Mehr Kochen, aber auch mehr Süßigkeiten

Mehr Homeoffice führt der Umfrage nach auch zu mehr gemeinsamen Mahlzeiten und häufiger selbst gekochten Mahlzeiten. So essen 43 Prozent derjenigen, die mindestens zeitweise im Homeoffice arbeiteten, häufiger gemeinsam mit der Familie gegenüber 16 Prozent, die nicht im Homeoffice arbeiten konnten.

Bei der Frage, was die Kinder denn mehr während der Pandemie aßen, lagen Süßwaren mit 27 Prozent weit vorne, gefolgt von Knabberartikeln und Obst auf dem dritten Platz. Am meisten nahm der Konsum von Fast Food und Softgetränken ab, was auf geschlossene Restaurants während der Lockdowns zurückzuführen sein könnte.

Zuckersteuer und niedrigschwellige Therapien als Maßnahmen

Während die Ergebnisse der Umfrage Experten aufhorchen lassen, bergen sie noch eine weitere Gefahr: "Die Folgen der Pandemie müssen aufgefangen werden, sonst werden die 'Corona-Kilos' zum Bumerang für die Gesundheit einer ganzen Generation", warnt Hans Hauner, Direktor des EKFZ für Ernährungsmedizin und DAG-Vorstandsmitglied.

Daher empfehlen DAG und EKFZ für Ernährungsmedizin die sofortige Umsetzung einiger Maßnahmen. So soll eine Besteuerung von Zuckergetränken eingeführt, Werbeschranken für ungesunde Lebensmittel gesetzt und eine Stärkung der Adipositas-Therapie angestrebt werden, da sie in Deutschland nicht in allen Fällen von den Krankenkassen übernommen wird.
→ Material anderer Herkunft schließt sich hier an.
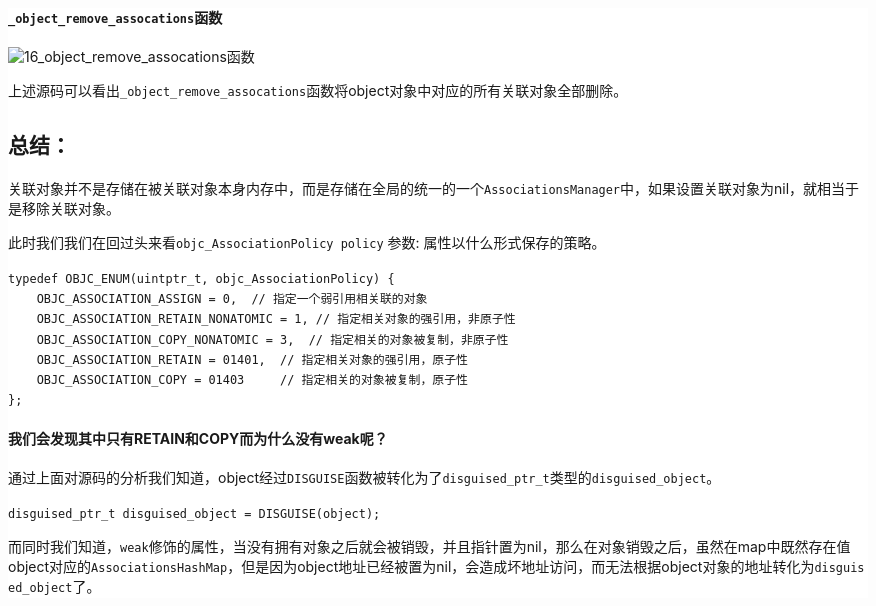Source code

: #### `_object_remove_assocations`函数

![16_object_remove_assocations函数](https://upload-images.jianshu.io/upload_images/843214-efc6295792427799.png?imageMogr2/auto-orient/strip%7CimageView2/2/w/1240)

上述源码可以看出`_object_remove_assocations`函数将object对象中对应的所有关联对象全部删除。

## 总结：

关联对象并不是存储在被关联对象本身内存中，而是存储在全局的统一的一个`AssociationsManager`中，如果设置关联对象为nil，就相当于是移除关联对象。

此时我们我们在回过头来看`objc_AssociationPolicy policy` 参数: 属性以什么形式保存的策略。
```
typedef OBJC_ENUM(uintptr_t, objc_AssociationPolicy) {
    OBJC_ASSOCIATION_ASSIGN = 0,  // 指定一个弱引用相关联的对象
    OBJC_ASSOCIATION_RETAIN_NONATOMIC = 1, // 指定相关对象的强引用，非原子性
    OBJC_ASSOCIATION_COPY_NONATOMIC = 3,  // 指定相关的对象被复制，非原子性
    OBJC_ASSOCIATION_RETAIN = 01401,  // 指定相关对象的强引用，原子性
    OBJC_ASSOCIATION_COPY = 01403     // 指定相关的对象被复制，原子性   
};
```

#### 我们会发现其中只有RETAIN和COPY而为什么没有weak呢？

通过上面对源码的分析我们知道，object经过`DISGUISE`函数被转化为了`disguised_ptr_t`类型的`disguised_object`。
```
disguised_ptr_t disguised_object = DISGUISE(object);
```
而同时我们知道，`weak`修饰的属性，当没有拥有对象之后就会被销毁，并且指针置为nil，那么在对象销毁之后，虽然在map中既然存在值object对应的`AssociationsHashMap`，但是因为object地址已经被置为nil，会造成坏地址访问，而无法根据object对象的地址转化为`disguised_object`了。
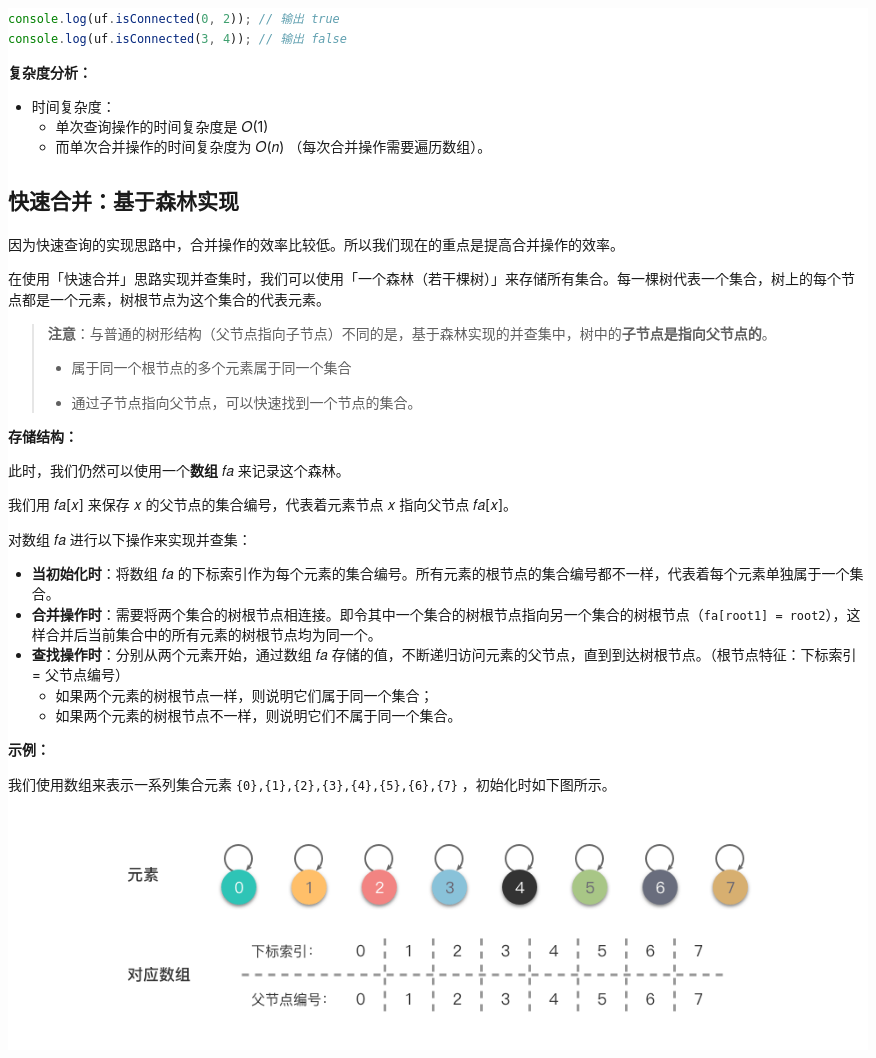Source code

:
 ```javascript
console.log(uf.isConnected(0, 2)); // 输出 true  
console.log(uf.isConnected(3, 4)); // 输出 false
```

**复杂度分析：**

* 时间复杂度：
  * 单次查询操作的时间复杂度是 𝑂(1)
  * 而单次合并操作的时间复杂度为 𝑂(𝑛) （每次合并操作需要遍历数组）。



## 快速合并：基于森林实现

因为快速查询的实现思路中，合并操作的效率比较低。所以我们现在的重点是提高合并操作的效率。

在使用「快速合并」思路实现并查集时，我们可以使用「一个森林（若干棵树）」来存储所有集合。每一棵树代表一个集合，树上的每个节点都是一个元素，树根节点为这个集合的代表元素。

> **注意**：与普通的树形结构（父节点指向子节点）不同的是，基于森林实现的并查集中，树中的**子节点是指向父节点的**。
>
> * 属于同一个根节点的多个元素属于同一个集合
>
> * 通过子节点指向父节点，可以快速找到一个节点的集合。

**存储结构：**

此时，我们仍然可以使用一个**数组** 𝑓𝑎 来记录这个森林。

我们用 𝑓𝑎[𝑥] 来保存 𝑥 的父节点的集合编号，代表着元素节点 𝑥 指向父节点 𝑓𝑎[𝑥]。

对数组 𝑓𝑎 进行以下操作来实现并查集：

- **当初始化时**：将数组 𝑓𝑎 的下标索引作为每个元素的集合编号。所有元素的根节点的集合编号都不一样，代表着每个元素单独属于一个集合。
- **合并操作时**：需要将两个集合的树根节点相连接。即令其中一个集合的树根节点指向另一个集合的树根节点（`fa[root1] = root2`），这样合并后当前集合中的所有元素的树根节点均为同一个。
- **查找操作时**：分别从两个元素开始，通过数组 𝑓𝑎 存储的值，不断递归访问元素的父节点，直到到达树根节点。（根节点特征：下标索引 = 父节点编号）
  - 如果两个元素的树根节点一样，则说明它们属于同一个集合；
  - 如果两个元素的树根节点不一样，则说明它们不属于同一个集合。




**示例：**

我们使用数组来表示一系列集合元素 `{0},{1},{2},{3},{4},{5},{6},{7}` ，初始化时如下图所示。

![基于森林实现：初始化操作](../../images/20240513151548.png)  

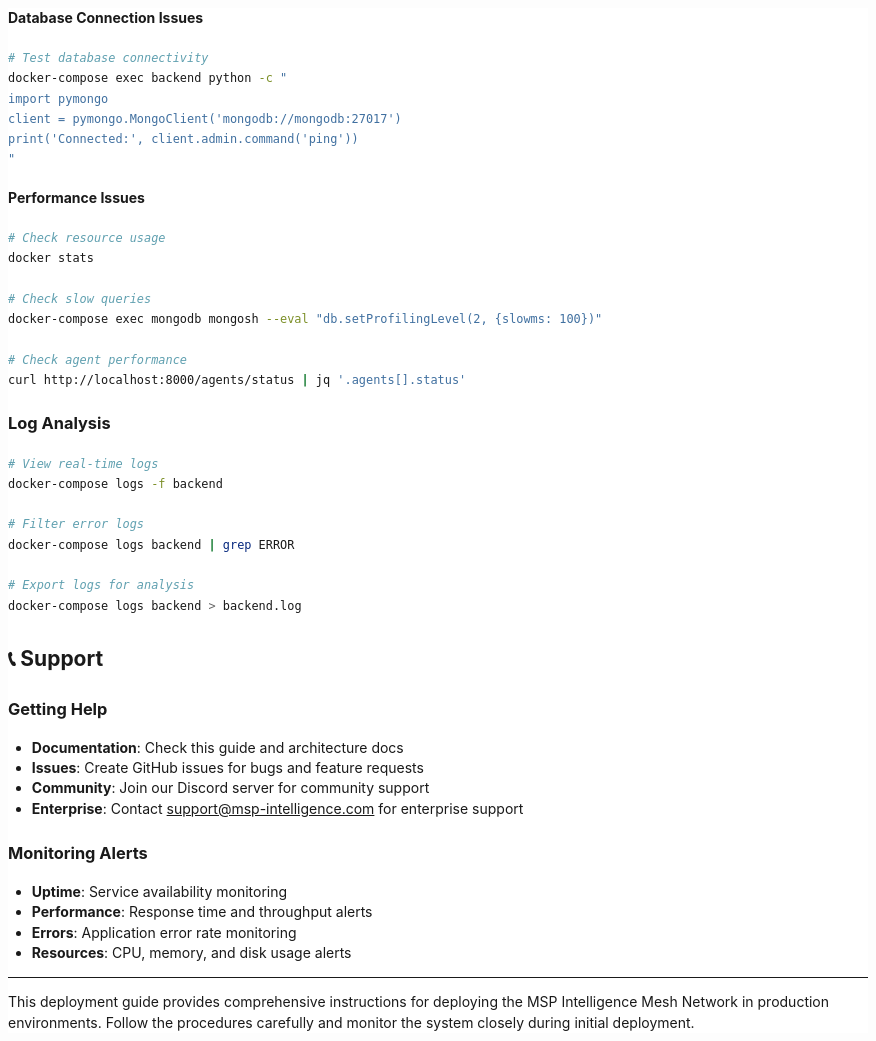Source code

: #### Database Connection Issues
```bash
# Test database connectivity
docker-compose exec backend python -c "
import pymongo
client = pymongo.MongoClient('mongodb://mongodb:27017')
print('Connected:', client.admin.command('ping'))
"
```

#### Performance Issues
```bash
# Check resource usage
docker stats

# Check slow queries
docker-compose exec mongodb mongosh --eval "db.setProfilingLevel(2, {slowms: 100})"

# Check agent performance
curl http://localhost:8000/agents/status | jq '.agents[].status'
```

### Log Analysis
```bash
# View real-time logs
docker-compose logs -f backend

# Filter error logs
docker-compose logs backend | grep ERROR

# Export logs for analysis
docker-compose logs backend > backend.log
```

## 📞 Support

### Getting Help
- **Documentation**: Check this guide and architecture docs
- **Issues**: Create GitHub issues for bugs and feature requests
- **Community**: Join our Discord server for community support
- **Enterprise**: Contact support@msp-intelligence.com for enterprise support

### Monitoring Alerts
- **Uptime**: Service availability monitoring
- **Performance**: Response time and throughput alerts
- **Errors**: Application error rate monitoring
- **Resources**: CPU, memory, and disk usage alerts

---

This deployment guide provides comprehensive instructions for deploying the MSP Intelligence Mesh Network in production environments. Follow the procedures carefully and monitor the system closely during initial deployment.
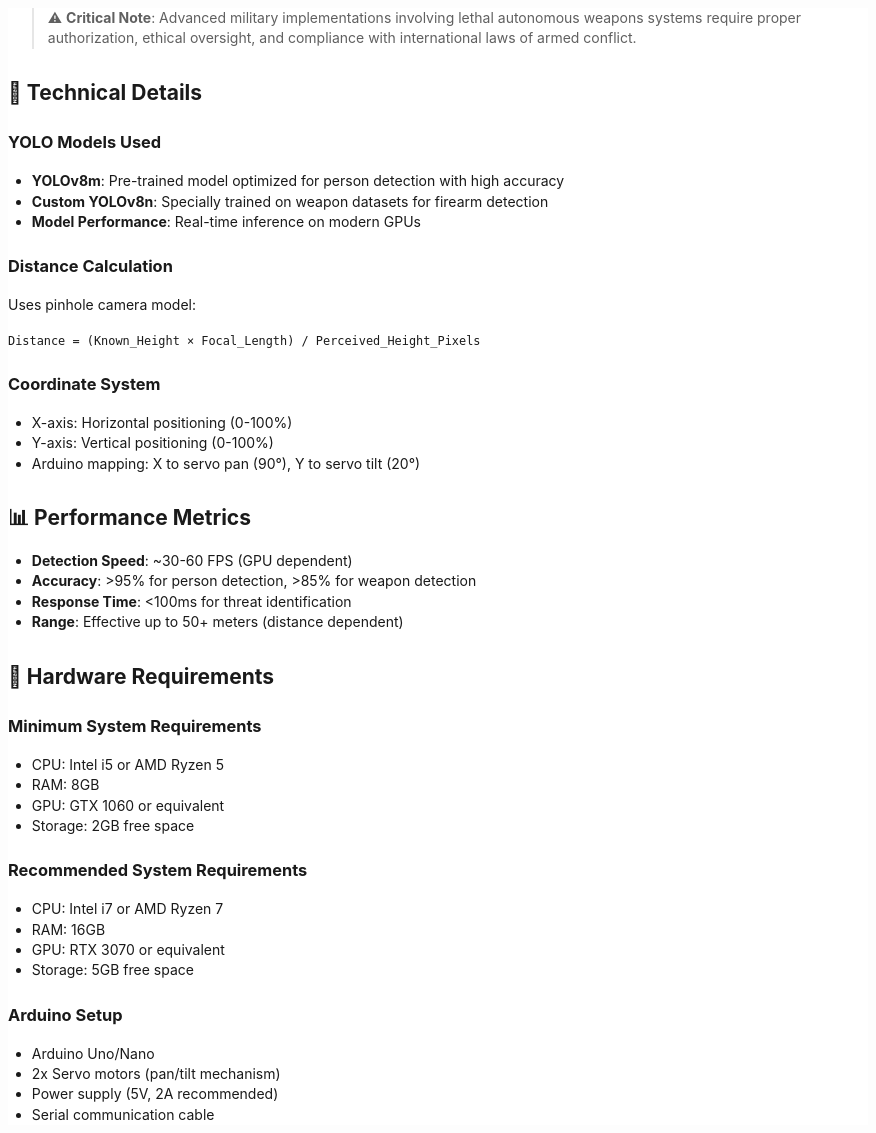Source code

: > ⚠️ **Critical Note**: Advanced military implementations involving lethal autonomous weapons systems require proper authorization, ethical oversight, and compliance with international laws of armed conflict.

## 🧠 Technical Details

### YOLO Models Used
- **YOLOv8m**: Pre-trained model optimized for person detection with high accuracy
- **Custom YOLOv8n**: Specially trained on weapon datasets for firearm detection
- **Model Performance**: Real-time inference on modern GPUs

### Distance Calculation
Uses pinhole camera model:
```
Distance = (Known_Height × Focal_Length) / Perceived_Height_Pixels
```

### Coordinate System
- X-axis: Horizontal positioning (0-100%)
- Y-axis: Vertical positioning (0-100%)
- Arduino mapping: X to servo pan (90°), Y to servo tilt (20°)

## 📊 Performance Metrics

- **Detection Speed**: ~30-60 FPS (GPU dependent)
- **Accuracy**: >95% for person detection, >85% for weapon detection
- **Response Time**: <100ms for threat identification
- **Range**: Effective up to 50+ meters (distance dependent)

## 🔧 Hardware Requirements

### Minimum System Requirements
- CPU: Intel i5 or AMD Ryzen 5
- RAM: 8GB
- GPU: GTX 1060 or equivalent
- Storage: 2GB free space

### Recommended System Requirements
- CPU: Intel i7 or AMD Ryzen 7
- RAM: 16GB
- GPU: RTX 3070 or equivalent
- Storage: 5GB free space

### Arduino Setup
- Arduino Uno/Nano
- 2x Servo motors (pan/tilt mechanism)
- Power supply (5V, 2A recommended)
- Serial communication cable
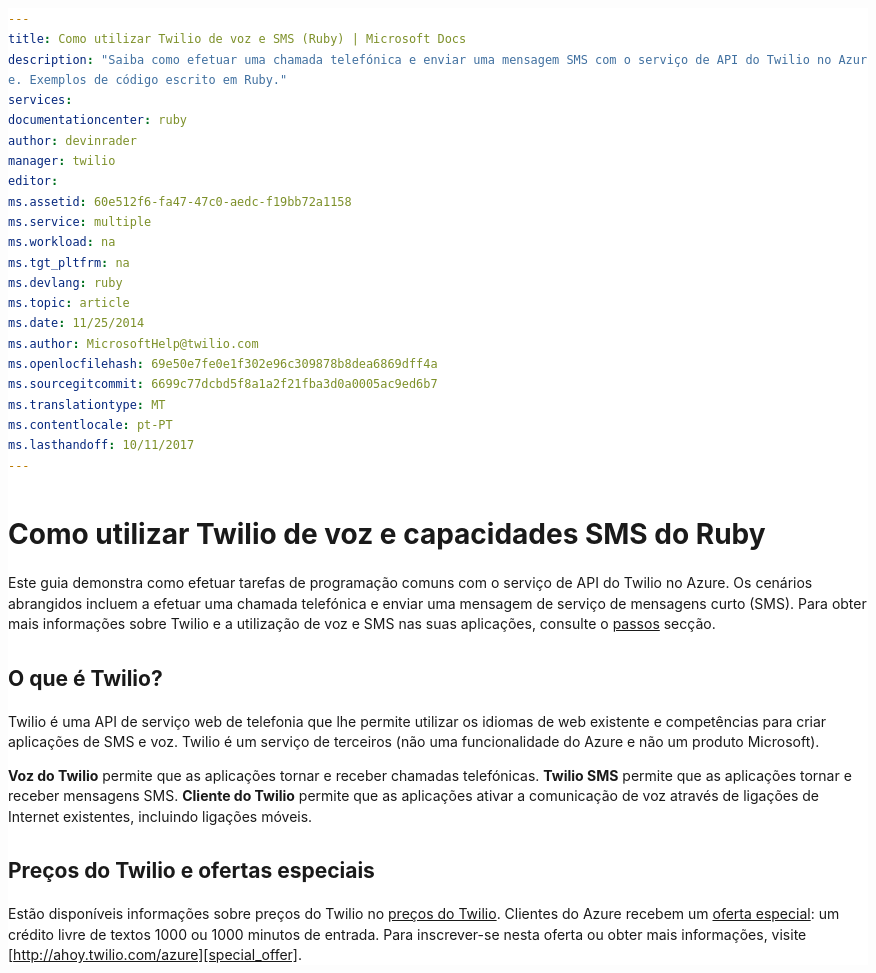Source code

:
 ```yaml
---
title: Como utilizar Twilio de voz e SMS (Ruby) | Microsoft Docs
description: "Saiba como efetuar uma chamada telefónica e enviar uma mensagem SMS com o serviço de API do Twilio no Azure. Exemplos de código escrito em Ruby."
services: 
documentationcenter: ruby
author: devinrader
manager: twilio
editor: 
ms.assetid: 60e512f6-fa47-47c0-aedc-f19bb72a1158
ms.service: multiple
ms.workload: na
ms.tgt_pltfrm: na
ms.devlang: ruby
ms.topic: article
ms.date: 11/25/2014
ms.author: MicrosoftHelp@twilio.com
ms.openlocfilehash: 69e50e7fe0e1f302e96c309878b8dea6869dff4a
ms.sourcegitcommit: 6699c77dcbd5f8a1a2f21fba3d0a0005ac9ed6b7
ms.translationtype: MT
ms.contentlocale: pt-PT
ms.lasthandoff: 10/11/2017
---
```

# <a name="how-to-use-twilio-for-voice-and-sms-capabilities-in-ruby"></a>Como utilizar Twilio de voz e capacidades SMS do Ruby
Este guia demonstra como efetuar tarefas de programação comuns com o serviço de API do Twilio no Azure. Os cenários abrangidos incluem a efetuar uma chamada telefónica e enviar uma mensagem de serviço de mensagens curto (SMS). Para obter mais informações sobre Twilio e a utilização de voz e SMS nas suas aplicações, consulte o [passos](#NextSteps) secção.

## <a id="WhatIs"></a>O que é Twilio?
Twilio é uma API de serviço web de telefonia que lhe permite utilizar os idiomas de web existente e competências para criar aplicações de SMS e voz. Twilio é um serviço de terceiros (não uma funcionalidade do Azure e não um produto Microsoft).

**Voz do Twilio** permite que as aplicações tornar e receber chamadas telefónicas. **Twilio SMS** permite que as aplicações tornar e receber mensagens SMS. **Cliente do Twilio** permite que as aplicações ativar a comunicação de voz através de ligações de Internet existentes, incluindo ligações móveis.

## <a id="Pricing"></a>Preços do Twilio e ofertas especiais
Estão disponíveis informações sobre preços do Twilio no [preços do Twilio][twilio_pricing]. Clientes do Azure recebem um [oferta especial][special_offer]: um crédito livre de textos 1000 ou 1000 minutos de entrada. Para inscrever-se nesta oferta ou obter mais informações, visite [http://ahoy.twilio.com/azure][special_offer].  


[twilio_ruby]: https://www.twilio.com/docs/ruby/install
[twilio_pricing]: http://www.twilio.com/pricing
[special_offer]: http://ahoy.twilio.com/azure
[twilio_libraries]: https://www.twilio.com/docs/libraries
[twiml]: http://www.twilio.com/docs/api/twiml
[twilio_api]: http://www.twilio.com/api
[try_twilio]: https://www.twilio.com/try-twilio
[twilio_account]:  https://www.twilio.com/user/account
[verify_phone]: https://www.twilio.com/user/account/phone-numbers/verified#
[twilio_api_documentation]: http://www.twilio.com/api
[twilio_security_guidelines]: http://www.twilio.com/docs/security
[twilio_howtos]: http://www.twilio.com/docs/howto
[twilio_on_github]: https://github.com/twilio
[twilio_support]: http://www.twilio.com/help/contact
[twilio_quickstarts]: http://www.twilio.com/docs/quickstart
[sinatra]: http://www.sinatrarb.com/
[azure_vm_setup]: http://www.windowsazure.com/develop/ruby/tutorials/web-app-with-linux-vm/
Auch sollte sie niedrigschwelliger gestaltet werden, damit sie möglichst früh greifen kann. Zusätzlich wird eine Mehrwertsteuerbefreiung für Gemüse, Obst und Hülsenfrüchte empfohlen. Die Experten appellieren allerdings auch an die Eltern, die ihren Kindern mit einem gesunden Lebensstil ein Vorbild sein sollten.

Umfrage eindeutig, aber keine repräsentativen Messungen

Bei Umfragen ist jedoch immer zu beachten, dass es zu methodischen Einschränkungen kommen kann. Nicht jedes Elternteil gibt gerne zu, dass sein Kind zugenommen hat. Daher ist von einer Untererfassung bei manchen Angaben auszugehen.

Eine bundesweite Erhebung des Körpergewichts von Kindern und Jugendlichen nahm das Robert Koch-Institut zuletzt 2014 bis 2017 vor. Ähnliche Umfragen zur Gewichtszunahme während der Pandemie lassen aber vergleichbare Ergebnisse vermuten.